The recently released CFIUS 2015 Annual Report indicates the following trends:

  • In 2015, 143 transactions were reviewed by CFIUS, continuing the upward trend in the number of notices filed with CFIUS from 65 in 2009 to 143 in 2015. Further, it is believed that filings increased again in 2016 and that 2017 may be a record year with more than 200 filings.
  • In 2015, 42 percent of reviews were conducted for industries in the Manufacturing sector; 32 percent in the Finance, Information and Services Sector; 18 percent in the Mining, Utilities and Construction industries; and 8 percent in the Wholesale Trade, Retail Trade, and Transportation sectors.
  • For the fourth consecutive year, China has led foreign countries in the number of CFIUS reviews, with 29 conducted in 2015. Over the three-year period from 2013 to 2015, Chinese foreign investment underwent 74 CFIUS reviews; the next closest country was Canada with 49 reviews, followed by the United Kingdom with 47 reviews.
  • While the majority of reviews conclude with approval by CFIUS, in 2015 the parties to 11 transactions had to agree to and adopt mitigation measures to ensure that the parties remained in compliance with various agency requirements to remove any national security risks.
  • The annual report must highlight any “perceived adverse effects” of transactions reviewed by CFIUS, and the 2015 report for the first time indicates there could be national security concerns regarding potential acquisitions of U.S. companies that hold “substantial pools of potentially sensitive data about U.S. persons and businesses that … could be in any number of sectors , including, the insurance sectors, health services, and technology services.”
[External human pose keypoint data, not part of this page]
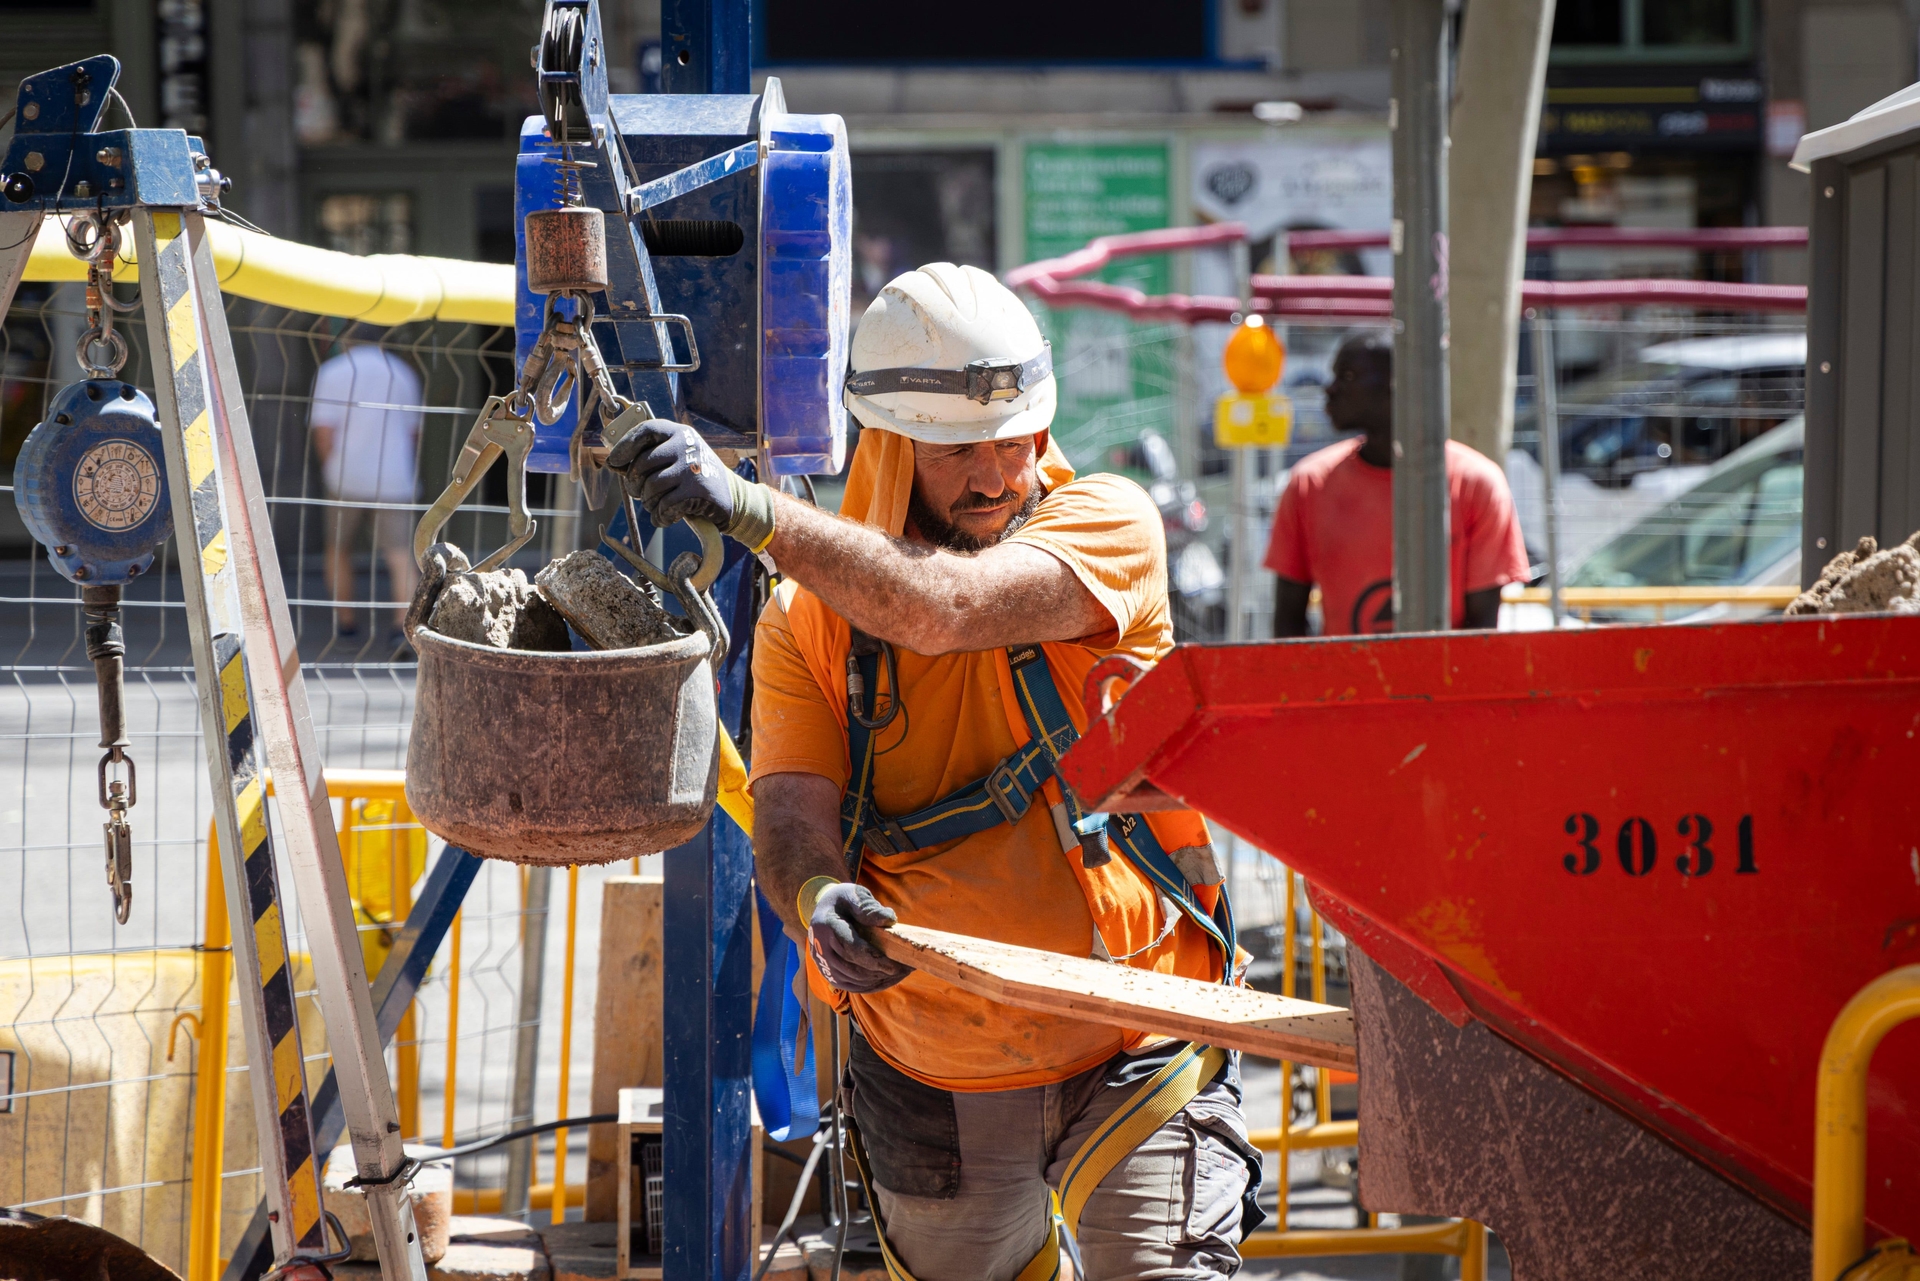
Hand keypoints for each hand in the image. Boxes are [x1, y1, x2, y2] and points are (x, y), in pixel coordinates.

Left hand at [605, 418, 733, 527]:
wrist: (734, 499)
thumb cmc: (695, 478)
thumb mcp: (679, 457)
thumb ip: (652, 455)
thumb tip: (614, 463)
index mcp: (679, 433)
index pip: (645, 430)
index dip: (624, 446)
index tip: (614, 462)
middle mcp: (686, 445)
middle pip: (642, 464)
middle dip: (634, 484)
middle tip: (638, 493)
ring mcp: (692, 467)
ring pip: (651, 487)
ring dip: (648, 503)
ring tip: (656, 506)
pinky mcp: (697, 491)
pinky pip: (664, 506)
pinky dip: (660, 516)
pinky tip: (665, 517)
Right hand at [807, 883, 911, 993]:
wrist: (822, 911)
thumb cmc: (842, 901)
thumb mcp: (853, 894)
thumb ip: (868, 907)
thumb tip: (890, 919)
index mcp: (826, 927)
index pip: (852, 950)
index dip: (875, 960)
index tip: (896, 965)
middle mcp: (820, 949)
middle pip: (853, 969)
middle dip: (880, 973)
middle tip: (905, 970)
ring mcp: (823, 964)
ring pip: (852, 981)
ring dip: (878, 981)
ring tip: (900, 974)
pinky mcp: (829, 974)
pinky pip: (850, 986)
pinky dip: (870, 986)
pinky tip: (887, 979)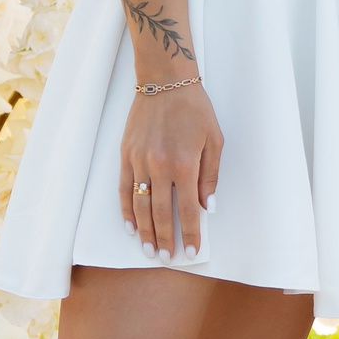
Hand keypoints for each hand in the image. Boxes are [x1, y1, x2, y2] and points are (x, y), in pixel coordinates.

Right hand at [118, 82, 221, 255]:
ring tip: (148, 249)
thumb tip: (207, 206)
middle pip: (161, 213)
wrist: (165, 81)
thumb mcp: (214, 140)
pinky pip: (124, 189)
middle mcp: (159, 166)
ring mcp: (139, 161)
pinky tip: (130, 225)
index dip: (190, 233)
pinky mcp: (126, 155)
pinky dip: (126, 209)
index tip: (190, 251)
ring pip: (140, 205)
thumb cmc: (194, 108)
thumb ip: (210, 176)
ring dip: (144, 231)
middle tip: (167, 257)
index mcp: (185, 164)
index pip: (188, 209)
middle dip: (165, 239)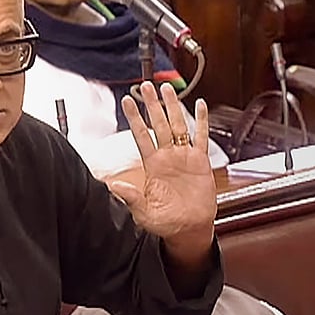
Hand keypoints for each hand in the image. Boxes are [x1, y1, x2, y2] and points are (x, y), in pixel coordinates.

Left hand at [108, 82, 216, 264]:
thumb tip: (113, 186)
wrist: (189, 229)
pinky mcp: (201, 162)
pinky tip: (200, 106)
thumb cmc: (166, 222)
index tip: (127, 102)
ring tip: (167, 89)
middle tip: (145, 86)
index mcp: (153, 165)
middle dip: (152, 105)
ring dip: (173, 107)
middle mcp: (167, 157)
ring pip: (178, 126)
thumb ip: (130, 197)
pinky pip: (201, 138)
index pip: (141, 136)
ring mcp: (184, 157)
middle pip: (158, 124)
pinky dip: (201, 122)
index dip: (135, 118)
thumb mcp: (144, 211)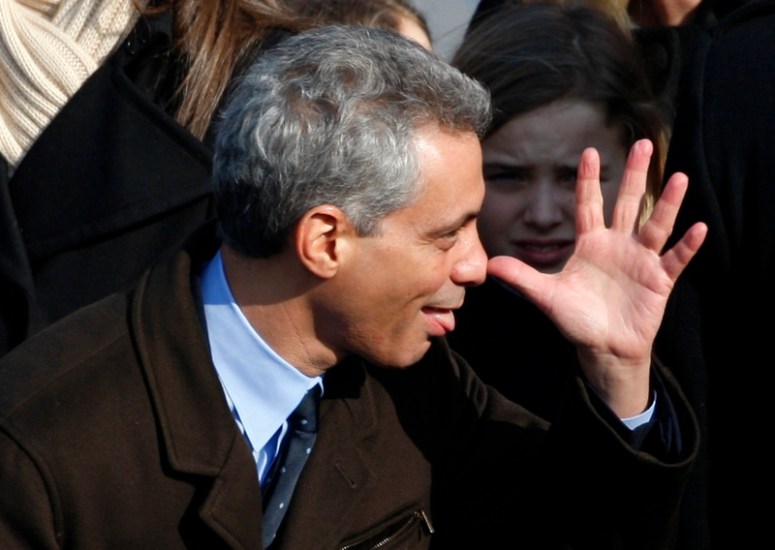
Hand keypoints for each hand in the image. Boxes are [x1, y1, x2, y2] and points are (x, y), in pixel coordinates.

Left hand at [487, 139, 706, 415]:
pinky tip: (698, 228)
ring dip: (667, 203)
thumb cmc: (577, 319)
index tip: (588, 151)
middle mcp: (617, 245)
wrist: (602, 348)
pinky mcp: (658, 280)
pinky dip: (686, 246)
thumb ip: (522, 278)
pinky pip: (675, 259)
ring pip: (655, 225)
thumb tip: (489, 266)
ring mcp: (640, 260)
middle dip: (634, 175)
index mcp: (591, 244)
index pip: (588, 205)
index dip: (588, 180)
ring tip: (678, 177)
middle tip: (642, 144)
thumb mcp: (547, 296)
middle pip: (627, 204)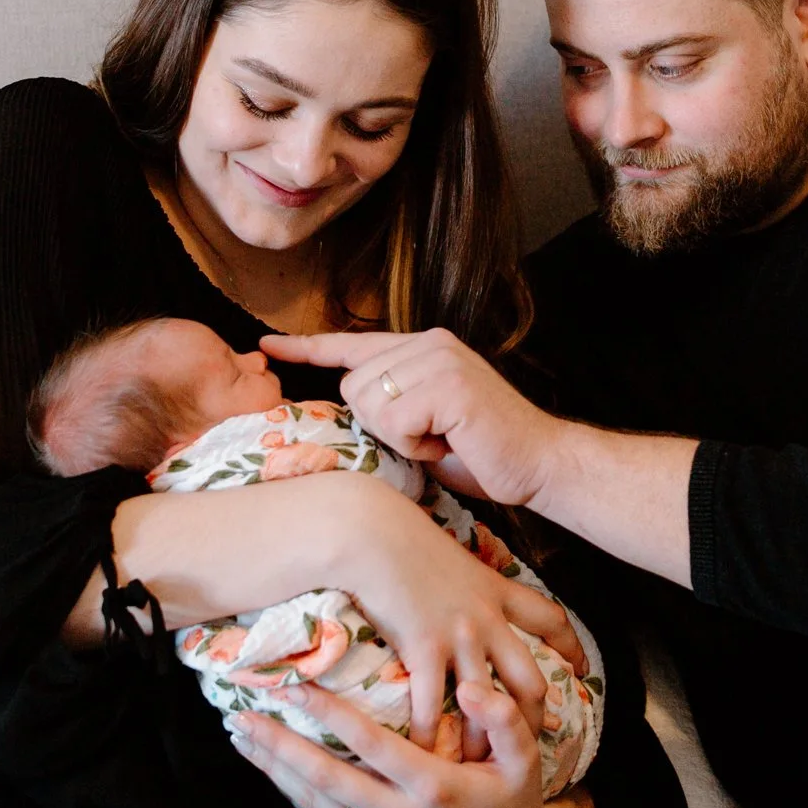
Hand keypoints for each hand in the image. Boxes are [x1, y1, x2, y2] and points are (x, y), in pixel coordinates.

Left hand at [229, 677, 589, 807]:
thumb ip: (504, 720)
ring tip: (242, 739)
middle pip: (326, 779)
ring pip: (316, 805)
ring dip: (275, 772)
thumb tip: (472, 689)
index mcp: (433, 788)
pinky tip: (271, 772)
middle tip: (240, 717)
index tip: (294, 687)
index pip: (370, 745)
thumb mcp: (525, 759)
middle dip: (279, 747)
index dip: (329, 715)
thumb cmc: (514, 800)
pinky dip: (293, 796)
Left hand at [260, 329, 559, 507]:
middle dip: (381, 427)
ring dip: (400, 437)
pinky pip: (395, 421)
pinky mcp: (447, 382)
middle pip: (352, 388)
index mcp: (422, 348)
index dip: (305, 348)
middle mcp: (428, 343)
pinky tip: (450, 441)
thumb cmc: (485, 453)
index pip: (352, 345)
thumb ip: (392, 406)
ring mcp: (438, 358)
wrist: (541, 465)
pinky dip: (417, 444)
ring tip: (443, 438)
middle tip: (431, 437)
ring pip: (369, 404)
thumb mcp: (427, 423)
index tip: (266, 345)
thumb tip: (348, 411)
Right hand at [330, 475, 586, 743]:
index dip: (570, 646)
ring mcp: (458, 634)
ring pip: (488, 701)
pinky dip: (428, 734)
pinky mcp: (424, 647)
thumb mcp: (447, 553)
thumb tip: (455, 584)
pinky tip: (422, 755)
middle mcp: (486, 617)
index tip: (579, 669)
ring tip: (474, 767)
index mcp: (496, 590)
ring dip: (482, 739)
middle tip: (526, 745)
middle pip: (529, 677)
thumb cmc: (399, 534)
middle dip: (533, 718)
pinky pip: (431, 703)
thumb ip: (461, 577)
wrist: (372, 531)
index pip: (549, 618)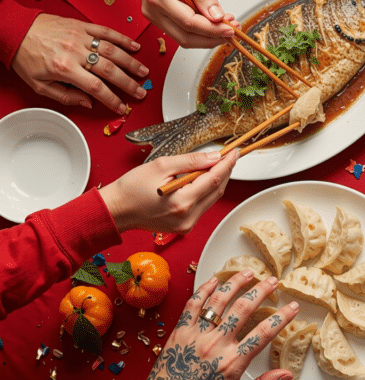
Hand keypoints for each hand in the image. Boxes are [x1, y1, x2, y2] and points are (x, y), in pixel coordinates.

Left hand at [11, 14, 146, 113]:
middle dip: (128, 83)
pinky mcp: (81, 25)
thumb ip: (64, 96)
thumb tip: (87, 102)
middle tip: (140, 92)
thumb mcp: (39, 84)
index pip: (96, 87)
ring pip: (113, 51)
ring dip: (131, 62)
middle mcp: (75, 52)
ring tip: (143, 72)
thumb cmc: (24, 55)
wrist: (14, 29)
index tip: (121, 106)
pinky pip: (106, 32)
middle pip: (110, 70)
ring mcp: (80, 37)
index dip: (112, 99)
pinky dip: (122, 39)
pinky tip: (134, 46)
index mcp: (64, 68)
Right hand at [99, 150, 236, 233]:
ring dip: (217, 181)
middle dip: (225, 171)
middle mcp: (188, 217)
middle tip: (230, 156)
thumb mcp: (161, 166)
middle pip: (217, 190)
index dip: (227, 164)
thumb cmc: (131, 189)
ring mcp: (187, 224)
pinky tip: (204, 179)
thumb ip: (191, 161)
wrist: (116, 210)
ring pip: (212, 198)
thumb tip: (214, 157)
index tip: (234, 152)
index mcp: (182, 202)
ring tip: (218, 164)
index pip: (214, 179)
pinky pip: (203, 206)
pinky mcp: (185, 226)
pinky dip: (207, 191)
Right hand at [125, 0, 234, 47]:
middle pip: (186, 38)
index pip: (190, 24)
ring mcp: (155, 16)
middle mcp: (154, 12)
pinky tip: (212, 23)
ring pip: (184, 38)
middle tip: (232, 31)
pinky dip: (199, 31)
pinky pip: (181, 31)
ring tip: (225, 26)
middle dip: (212, 38)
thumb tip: (216, 16)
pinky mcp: (159, 17)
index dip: (213, 30)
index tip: (231, 29)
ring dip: (207, 37)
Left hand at [140, 273, 298, 379]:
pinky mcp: (180, 332)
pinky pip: (193, 305)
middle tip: (273, 281)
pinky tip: (214, 280)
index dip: (282, 317)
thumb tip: (286, 375)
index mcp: (232, 362)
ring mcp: (196, 335)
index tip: (292, 307)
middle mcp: (215, 344)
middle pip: (243, 308)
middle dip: (261, 291)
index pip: (264, 333)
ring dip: (235, 283)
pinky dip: (204, 290)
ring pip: (219, 301)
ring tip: (248, 273)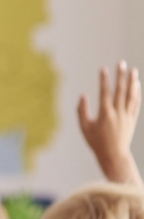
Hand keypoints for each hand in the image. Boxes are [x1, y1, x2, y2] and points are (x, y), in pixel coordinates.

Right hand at [78, 62, 142, 185]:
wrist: (114, 155)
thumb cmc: (96, 142)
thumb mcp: (84, 128)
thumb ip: (82, 111)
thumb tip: (82, 95)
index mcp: (105, 114)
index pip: (104, 93)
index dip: (104, 80)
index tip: (103, 69)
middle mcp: (118, 113)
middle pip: (120, 90)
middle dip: (121, 76)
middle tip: (121, 63)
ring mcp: (127, 115)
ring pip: (131, 95)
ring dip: (132, 82)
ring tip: (133, 71)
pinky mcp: (132, 119)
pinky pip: (136, 103)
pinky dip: (137, 93)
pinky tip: (137, 85)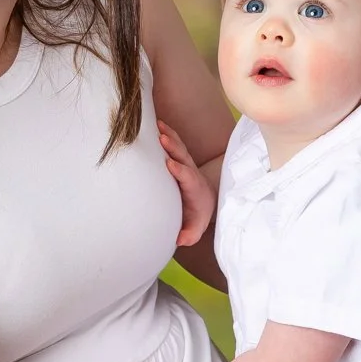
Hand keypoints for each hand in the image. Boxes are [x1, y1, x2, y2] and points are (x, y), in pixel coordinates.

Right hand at [158, 120, 215, 247]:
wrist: (205, 200)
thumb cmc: (196, 214)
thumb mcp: (195, 228)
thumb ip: (189, 234)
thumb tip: (180, 239)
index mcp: (194, 188)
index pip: (188, 177)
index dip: (180, 170)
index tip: (170, 164)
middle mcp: (190, 172)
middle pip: (183, 157)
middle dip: (173, 147)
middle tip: (162, 138)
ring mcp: (185, 163)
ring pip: (178, 147)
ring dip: (168, 135)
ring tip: (157, 124)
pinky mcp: (179, 158)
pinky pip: (173, 143)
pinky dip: (166, 132)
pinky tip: (154, 122)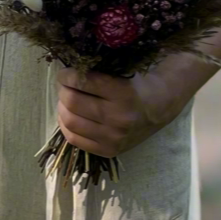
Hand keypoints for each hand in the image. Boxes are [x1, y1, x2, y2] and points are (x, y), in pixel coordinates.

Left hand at [57, 67, 183, 157]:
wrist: (159, 108)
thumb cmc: (137, 84)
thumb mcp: (123, 70)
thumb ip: (98, 70)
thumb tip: (67, 69)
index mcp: (123, 92)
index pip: (82, 81)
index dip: (67, 75)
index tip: (64, 72)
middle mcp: (118, 117)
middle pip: (72, 102)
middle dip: (62, 90)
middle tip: (64, 85)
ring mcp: (113, 137)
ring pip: (70, 121)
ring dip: (61, 107)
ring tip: (65, 99)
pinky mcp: (108, 151)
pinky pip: (74, 139)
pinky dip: (65, 125)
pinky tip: (68, 115)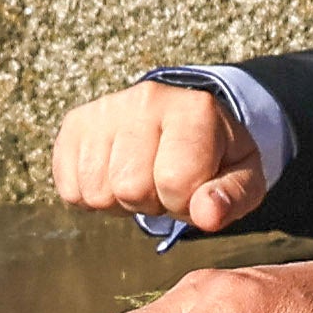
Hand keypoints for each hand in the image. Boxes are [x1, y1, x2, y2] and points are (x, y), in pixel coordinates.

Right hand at [50, 78, 265, 234]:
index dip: (185, 202)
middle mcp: (147, 98)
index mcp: (195, 109)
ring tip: (141, 179)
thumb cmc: (215, 158)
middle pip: (130, 187)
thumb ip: (232, 197)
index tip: (193, 187)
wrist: (183, 125)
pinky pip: (69, 186)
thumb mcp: (243, 178)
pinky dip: (91, 196)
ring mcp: (106, 108)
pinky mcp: (76, 123)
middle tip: (164, 184)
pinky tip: (114, 176)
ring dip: (120, 201)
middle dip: (150, 202)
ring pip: (97, 190)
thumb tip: (208, 214)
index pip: (176, 181)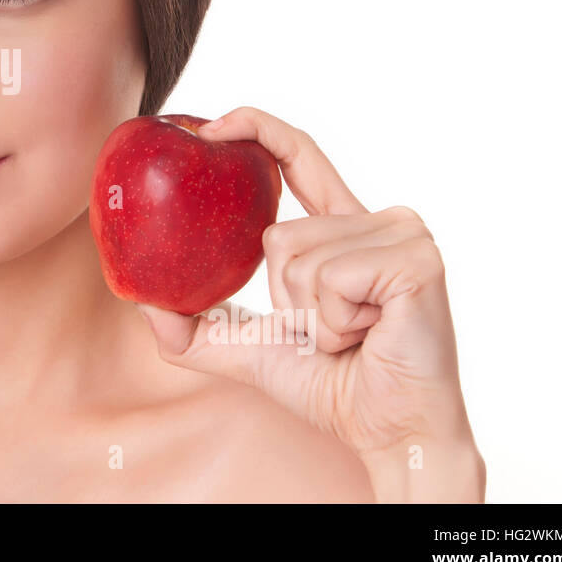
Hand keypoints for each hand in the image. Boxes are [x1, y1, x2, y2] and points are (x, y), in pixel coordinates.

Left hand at [135, 105, 484, 501]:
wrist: (392, 432)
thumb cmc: (333, 387)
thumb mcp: (250, 349)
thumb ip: (198, 328)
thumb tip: (143, 305)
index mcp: (345, 225)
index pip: (297, 156)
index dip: (255, 128)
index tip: (210, 129)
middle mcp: (380, 218)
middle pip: (278, 233)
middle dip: (285, 297)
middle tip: (330, 330)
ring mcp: (404, 234)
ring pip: (300, 256)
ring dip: (312, 316)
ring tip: (353, 335)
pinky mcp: (417, 261)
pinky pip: (332, 279)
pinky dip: (334, 323)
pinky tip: (370, 336)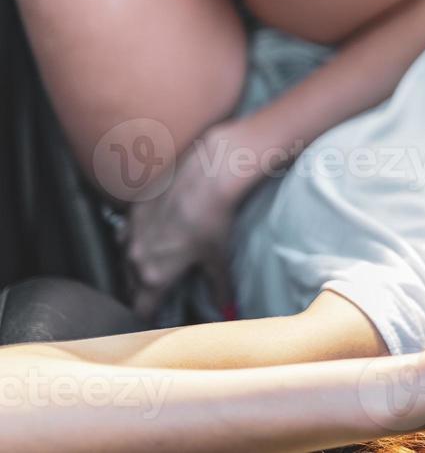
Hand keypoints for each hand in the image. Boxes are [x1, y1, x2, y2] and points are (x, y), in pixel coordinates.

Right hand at [126, 121, 255, 317]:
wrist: (205, 177)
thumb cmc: (213, 221)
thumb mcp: (219, 259)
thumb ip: (219, 288)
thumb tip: (226, 308)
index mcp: (153, 277)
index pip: (141, 309)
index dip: (149, 317)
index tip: (157, 319)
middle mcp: (134, 259)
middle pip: (131, 287)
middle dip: (143, 294)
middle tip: (159, 294)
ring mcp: (129, 234)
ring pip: (125, 261)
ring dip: (136, 268)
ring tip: (154, 267)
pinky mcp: (131, 211)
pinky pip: (126, 235)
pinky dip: (135, 241)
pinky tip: (150, 237)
While not stated in the report, the statistics on the length of time a transaction is under review reveal that in 2015 there was a significant increase in the length of time transactions remained active before CFIUS. By law, CFIUS must complete a review within 90 days, with several triggers that may require a more thorough investigation during that time. Historically, most transactions have concluded within the more informal 30-day review period; however, 2015 data indicate that nearly half of the year’s 143 transactions went into the more formal 45-day investigation period.

Under the Joint Comprehensive Plan of Action (JCPOA), the United States and several other countries agreed to ease certain sanctions on Iran in exchange for Iran’s commitment to limit its nuclear program. This relaxation, however, was limited in scope to any nuclear-related sanctions, and the United States and other parties to the JCPOA continue to have the authority to sanction Iran for any activity related to efforts to further develop its ballistic missile program. The United States may continue to sanction Iran for such activity under Executive Orders 12938 and 13382, and the Departments of State and Treasury continue their efforts to identify sanctionable entities.

The Government Accountability Office released a report September on 28, 2017, examining (1) the extent to which State and Treasury have continued since issuance of the JCPOA to identify entities that are potentially sanctionable and (2) entities that have actually been sanctioned since January 2016. According to the report, State and Treasury have placed 33 entities and 25 individuals on the Specially Designated Nationals List since January 2016.